General Linear Models

Online lesson from biological data analysis modules

What will you learn?

In this lesson you will learn to:

Explain the concept of a general linear model
Describe some examples of general linear models
Describe the assumptions of a general linear model
Explain the difference between a response variable and an explanatory variable

Definition

General linear models are a family of statistical models based on the normal distribution.

A lot of classical statistical methods come under the unifying umbrella of general linear models:

are four examples of statistical methods which are all examples of general linear models.

General linear models are often called linear models for short.

Fitting a General Linear Model

General linear models have parameters, like all statistical models.

Fitting a general linear model means using the data to find suitable values for the parameters of the model.

You can use the lm() function in R to fit a general linear model. Below is an example:


		  # Fit a simple general linear model to the human height data
		  m = lm(HEIGHT ~ 1, data=human)

The lm() function uses a maximum likelihood approach to fit the model, but we don't need to know about the details of the fitting. We will need to know how to interpret the results of the fitting process.

Synonyms

In texts you will see several names used for essentially the same concept.

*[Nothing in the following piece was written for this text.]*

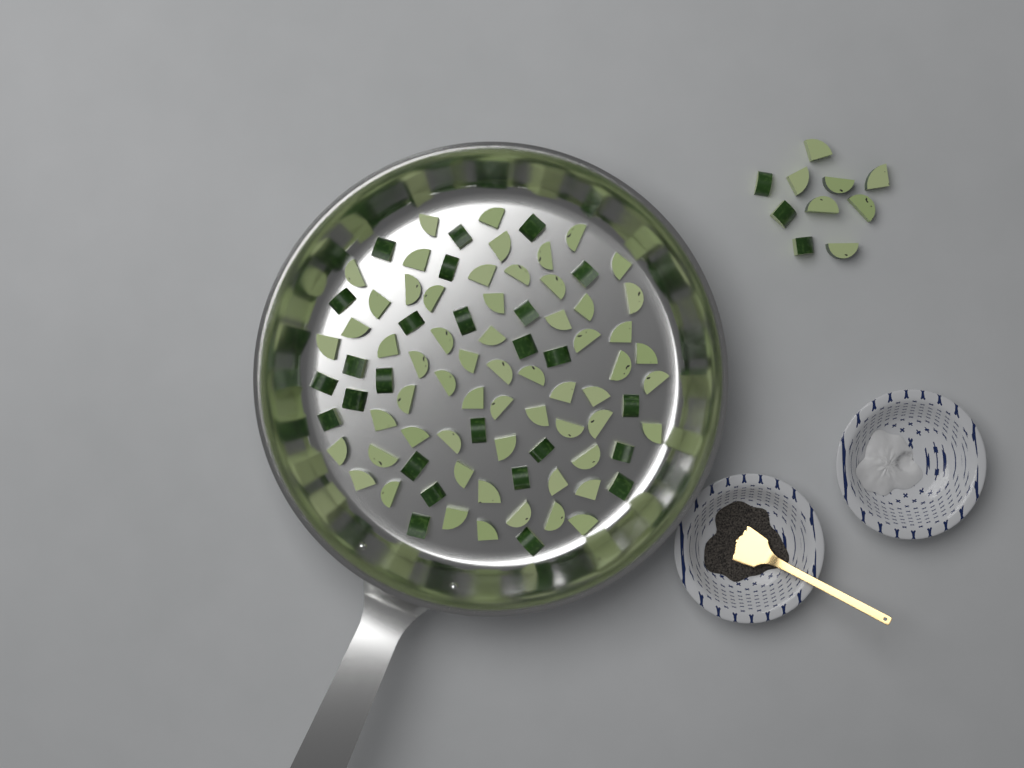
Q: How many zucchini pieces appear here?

Here are a few that you will encounter in this lesson:

Error equivalent to residual
Fitted value equivalent to the prediction from a model
Explanatory variable equivalent to independent variable or predictor variable
Response variable equivalent to dependent variable or predicted variable

A statistical glossary on Brightspace has a more complete list of statistical terminology

Example 1

(Video 4 mins 46 sec)

R Code for the above example

The R code below uses the lm() command to fit and display the first general linear model shown in the video above.


		  # Subset data for heights of women
		  humanF = subset(human, SEX=='F')
		  
		  # Fit a general linear model to heights of women
		  m = lm(HEIGHT ~ 1, data=humanF)

		  # Produce a summary of the fitted model
		  summary(m)

The R code below uses the lm() command to fit and display the second general linear model shown in the video above.

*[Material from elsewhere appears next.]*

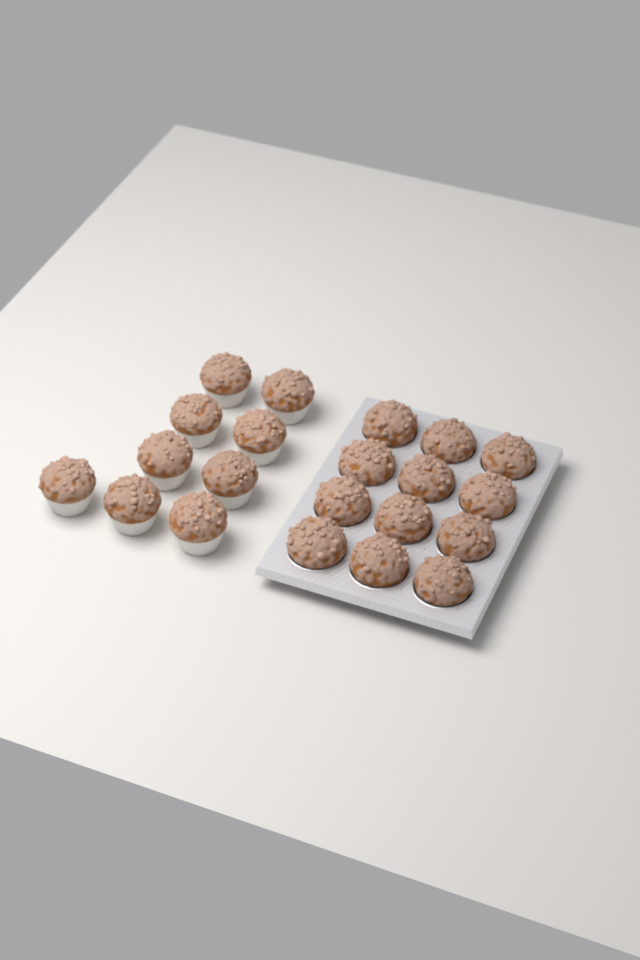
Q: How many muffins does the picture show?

		  # Fit a general linear model to heights of women and men
		  m = lm(HEIGHT ~ 1 + SEX, data=human)

		  # Produce a summary of the fitted model
		  summary(m)

Example 2

Classical linear regression as a general linear model

(Video 3 mins 35 sec)

R Code for the above example

The R code below uses the lm() command to fit and display the general linear model shown in the video above.

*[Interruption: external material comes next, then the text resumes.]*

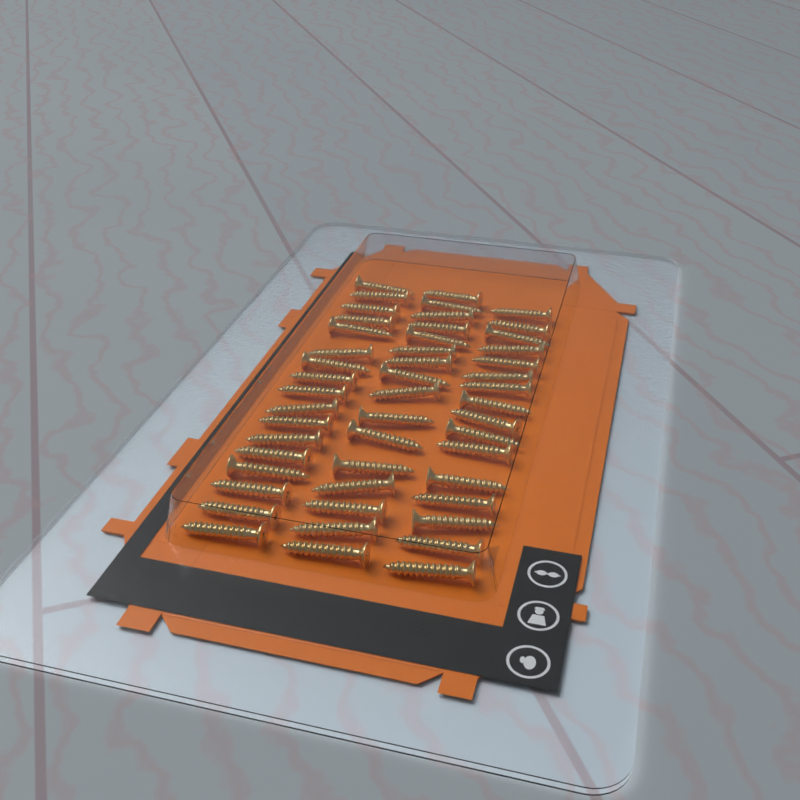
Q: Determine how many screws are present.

		  # Subset data for heights of men
		  humanM = subset(human, SEX=='M')
		  
		  # Fit a general linear model to the relationship
		  # between HEIGHT and WEIGHT of men
		  m = lm(HEIGHT ~ 1 + WEIGHT, data=humanM)

		  # Produce a summary of the fitted model
		  summary(m)

Example 3

Classical ANCOVA as a general linear model

(Video 4 mins 4 sec)

R Code for the above example

The R code below uses the lm() command to fit and display the general linear model shown in the video above.


		  # Fit a general linear model to the relationship between
		  # height and weight for women and men
		  m = lm(HEIGHT~1+SEX+WEIGHT+SEX:WEIGHT, data=human)

		  # Produce a summary of the fitted model
		  summary(m)

Assumptions

A general linear model makes a number of assumptions about the population it is trying to model.

The main assumptions are (in order of decreasing importance):

Assumption of independence:
The residuals are independent of one another
Assumption of homogeneity of variance:
The residuals can be described by a single standard deviation.
For linear regression this assumption can be split in two (homogeneity of variance and linearity).
Assumption of normality:
The residuals follow a normal distribution
No uncertainty in explanatory variables:
This assumption is most important for regression type models (e.g. examples 2 and 3 with continuous explanatory variables).